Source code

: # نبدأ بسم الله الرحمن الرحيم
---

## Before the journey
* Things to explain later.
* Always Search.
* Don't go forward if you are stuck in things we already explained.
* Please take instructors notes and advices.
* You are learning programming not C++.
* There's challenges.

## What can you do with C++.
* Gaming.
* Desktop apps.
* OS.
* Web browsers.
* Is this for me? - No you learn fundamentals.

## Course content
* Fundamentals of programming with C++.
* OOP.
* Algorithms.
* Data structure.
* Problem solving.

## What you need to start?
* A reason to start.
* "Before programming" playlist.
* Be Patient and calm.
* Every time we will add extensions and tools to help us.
────────────────
Problem statement
Substitute "Internet browsers" for "Web browsers" in the listing above and give all its lines again, leaving everything else unchanged.

Answer to the exercise
Source code

: # نبدأ بسم الله الرحمن الرحيم
---

## Before the journey
* Things to explain later.
* Always Search.
* Don't go forward if you are stuck in things we already explained.
* Please take instructors notes and advices.
* You are learning programming not C++.
* There's challenges.

## What can you do with C++.
* Gaming.
* Desktop apps.
* OS.
* Internet browsers.
* Is this for me? - No you learn fundamentals.

## Course content
* Fundamentals of programming with C++.
* OOP.
* Algorithms.
* Data structure.
* Problem solving.

## What you need to start?
* A reason to start.
* "Before programming" playlist.
* Be Patient and calm.
* Every time we will add extensions and tools to help us.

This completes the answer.